▶ Data shown:
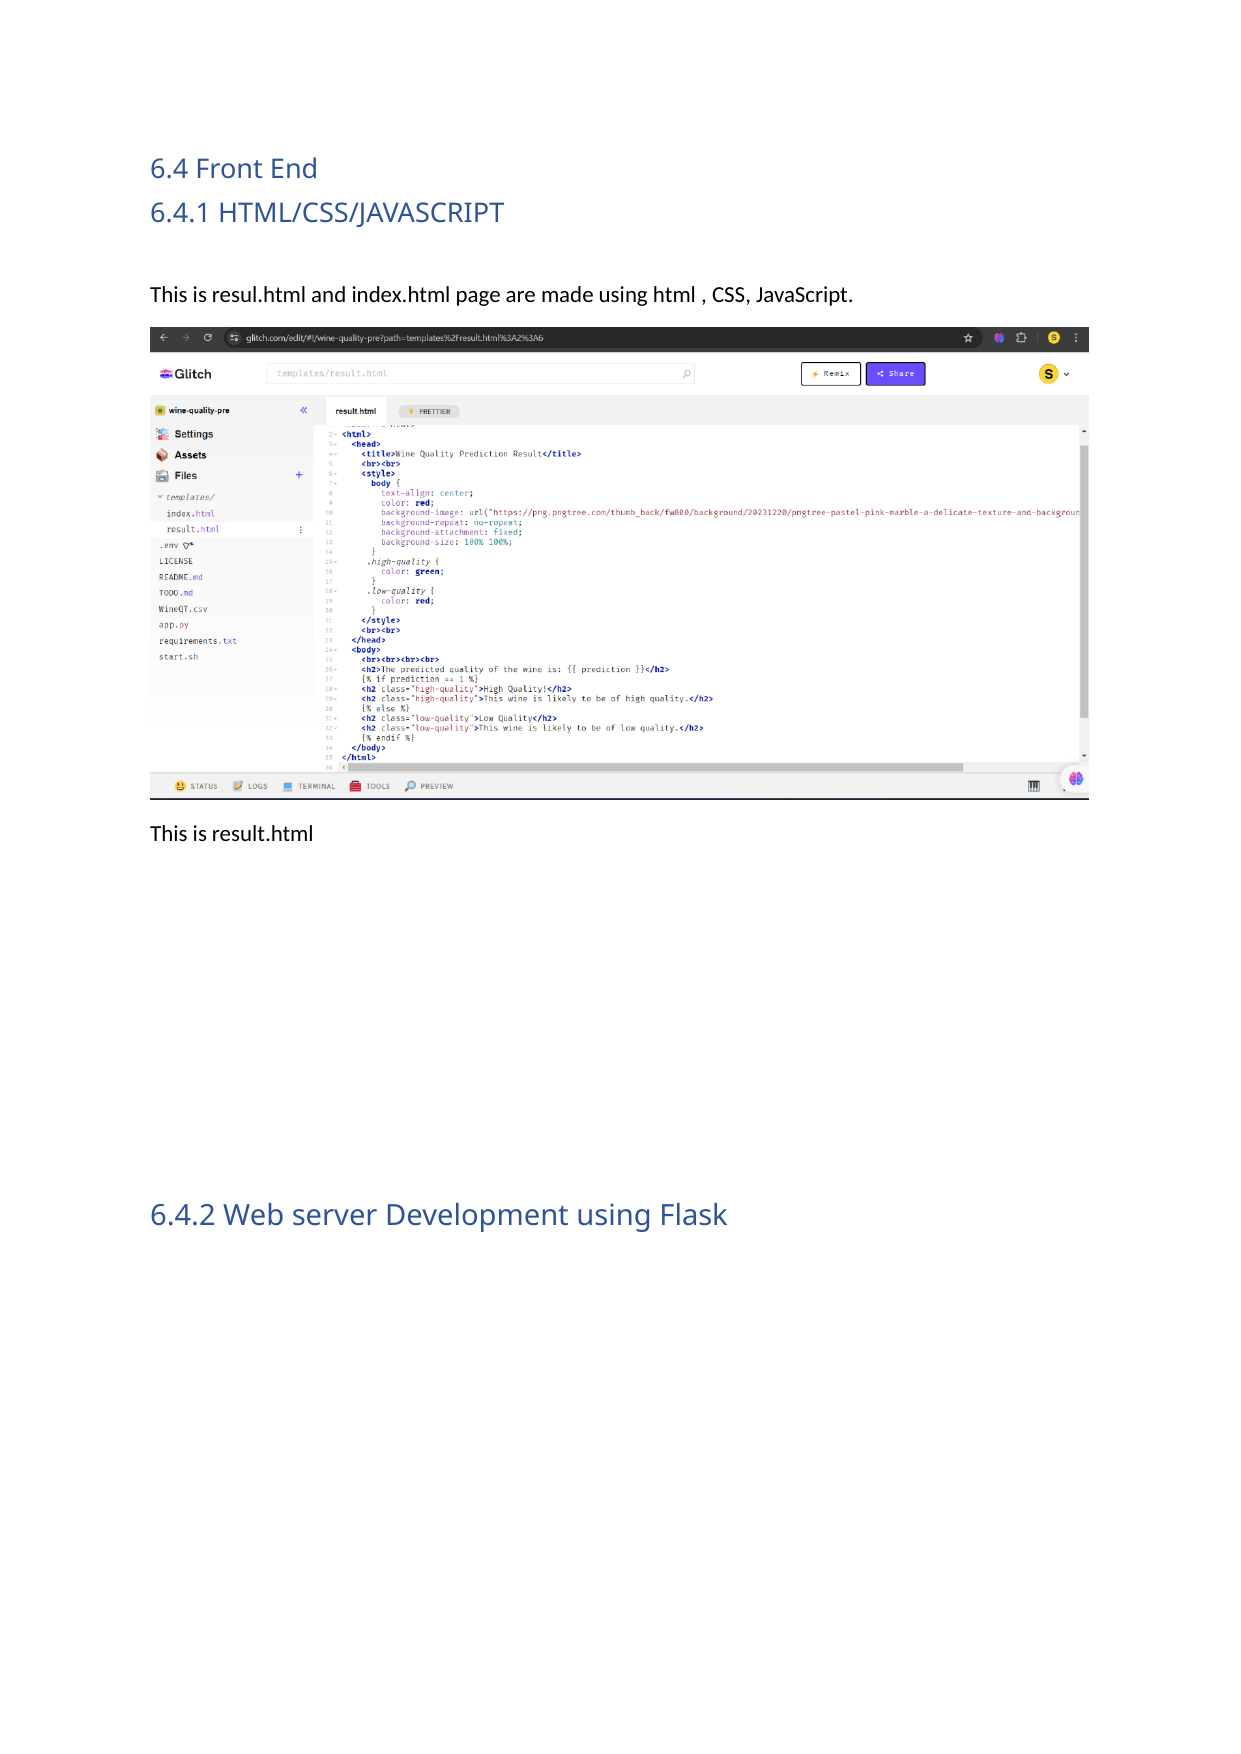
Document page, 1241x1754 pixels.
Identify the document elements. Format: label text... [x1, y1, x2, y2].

text This is result.html [150, 819, 1090, 847]
subtitle 6.4.2 Web server Development using Flask [150, 1194, 1090, 1234]
subtitle 6.4.1 HTML/CSS/JAVASCRIPT [150, 194, 1090, 231]
picture [150, 327, 1089, 800]
text This is resul.html and index.html page are made using html , CSS, JavaScript. [150, 281, 1090, 309]
subtitle 6.4 Front End [150, 150, 1090, 187]
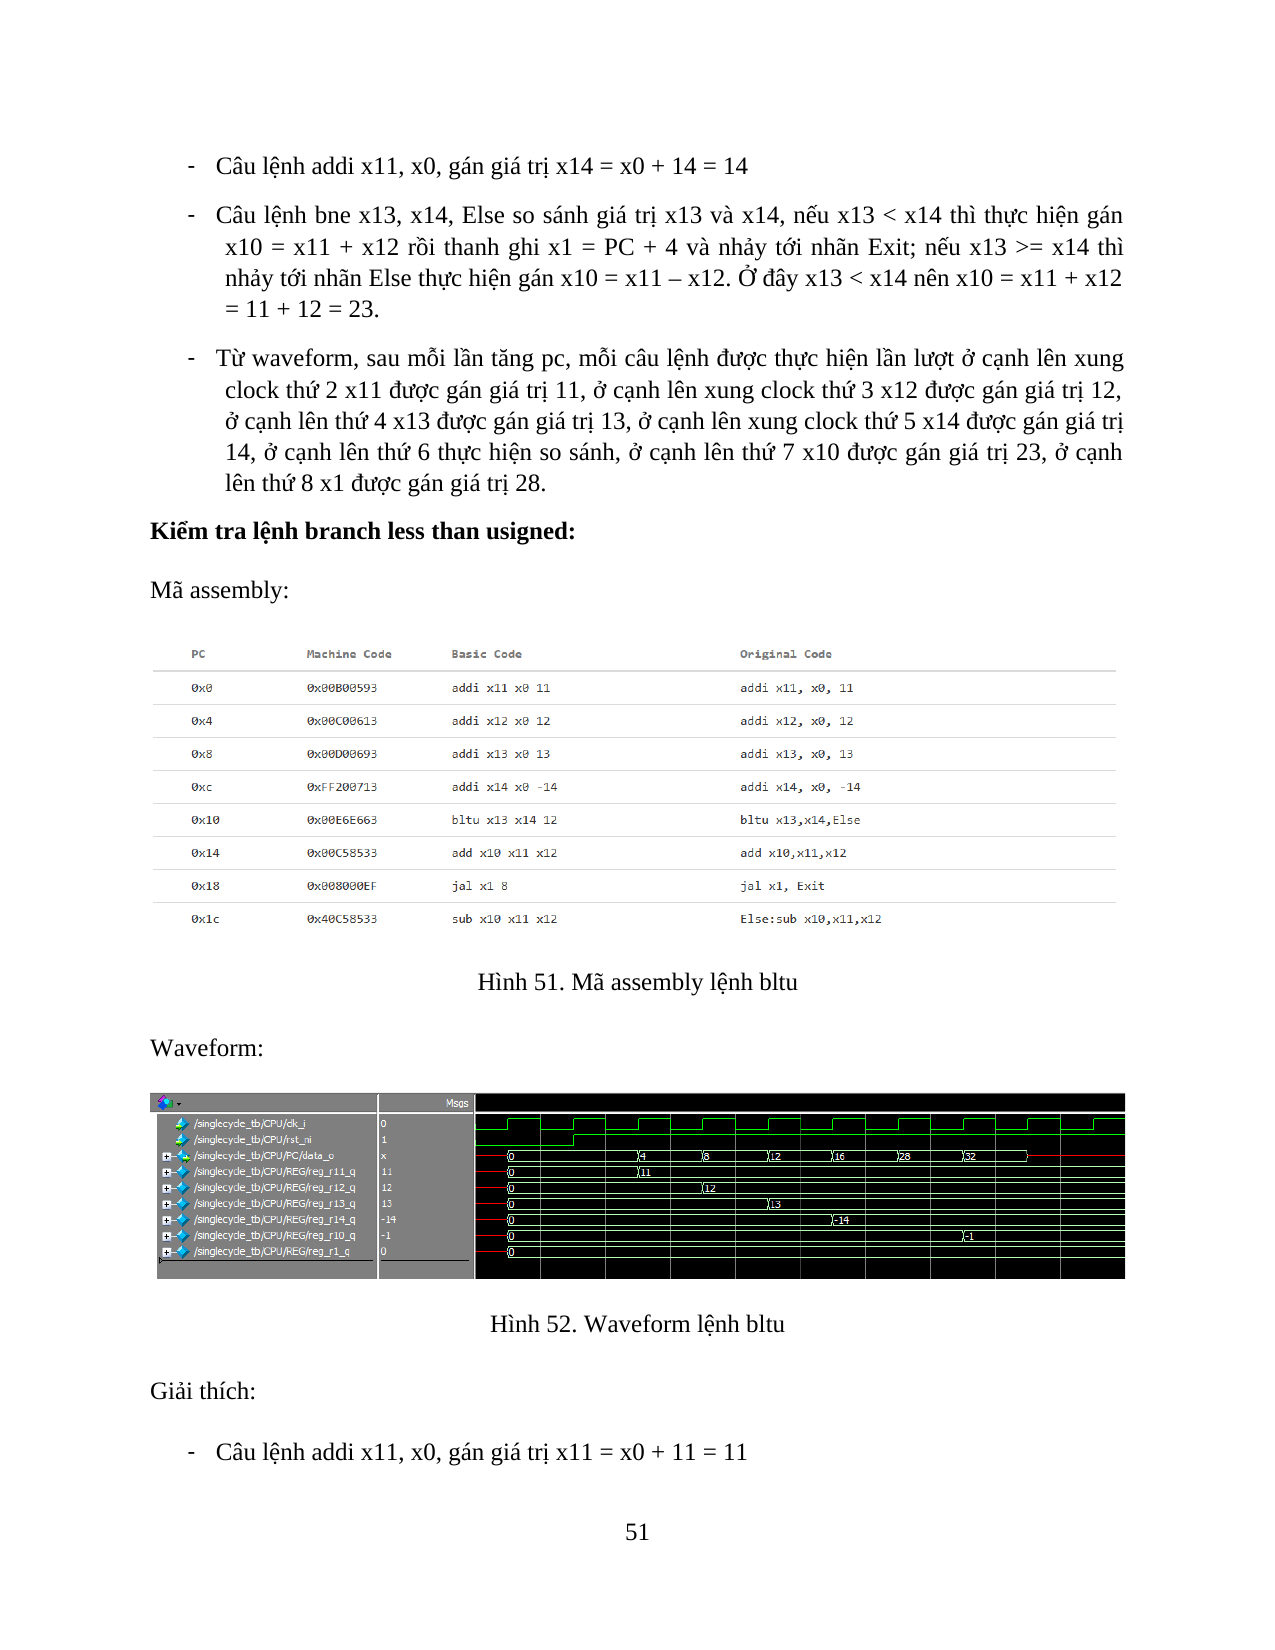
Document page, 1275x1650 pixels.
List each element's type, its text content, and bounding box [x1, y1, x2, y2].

text Giải thích: [150, 1376, 1125, 1404]
picture [150, 635, 1125, 936]
text Waveform: [150, 1033, 1125, 1062]
list Câu lệnh addi x11, x0, gán giá trị x14 = x0 + 14 = 14 [187, 150, 1125, 181]
list Từ waveform, sau mỗi lần tăng pc, mỗi câu lệnh được thực hiện lần lượt ở cạnh lên xung clock thứ 2 x11 được gán giá trị 11, ở cạnh lên xung clock thứ 3 x12 được gán giá trị 12, ở cạnh lên thứ 4 x13 được gán giá trị 13, ở cạnh lên xung clock thứ 5 x14 được gán giá trị 14, ở cạnh lên thứ 6 thực hiện so sánh, ở cạnh lên thứ 7 x10 được gán giá trị 23, ở cạnh lên thứ 8 x1 được gán giá trị 28. [187, 342, 1125, 497]
text Hình 52. Waveform lệnh bltu [150, 1309, 1125, 1338]
list Câu lệnh addi x11, x0, gán giá trị x11 = x0 + 11 = 11 [187, 1436, 1125, 1466]
text Kiểm tra lệnh branch less than usigned: [150, 516, 1125, 544]
picture [150, 1092, 1125, 1279]
text Mã assembly: [150, 576, 1125, 604]
text Hình 51. Mã assembly lệnh bltu [150, 967, 1125, 996]
list Câu lệnh bne x13, x14, Else so sánh giá trị x13 và x14, nếu x13 < x14 thì thực hiện gán x10 = x11 + x12 rồi thanh ghi x1 = PC + 4 và nhảy tới nhãn Exit; nếu x13 >= x14 thì nhảy tới nhãn Else thực hiện gán x10 = x11 – x12. Ở đây x13 < x14 nên x10 = x11 + x12 = 11 + 12 = 23. [187, 199, 1125, 323]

▶ Task prompt:
Treating the line with "Document page, 1275x1650 pixels." as the last line to include, retype the records exactly from their first line, excluding pictures.

▶ Task answer:
Document page, 1241x1754 pixels.
Identify the document elements. Format: label text... [x1, y1, x2, y2].

text This is result.html [150, 819, 1090, 847]
subtitle 6.4.2 Web server Development using Flask [150, 1194, 1090, 1234]
subtitle 6.4.1 HTML/CSS/JAVASCRIPT [150, 194, 1090, 231]
picture [150, 327, 1089, 800]
text This is resul.html and index.html page are made using html , CSS, JavaScript. [150, 281, 1090, 309]
subtitle 6.4 Front End [150, 150, 1090, 187]
Document page, 1275x1650 pixels.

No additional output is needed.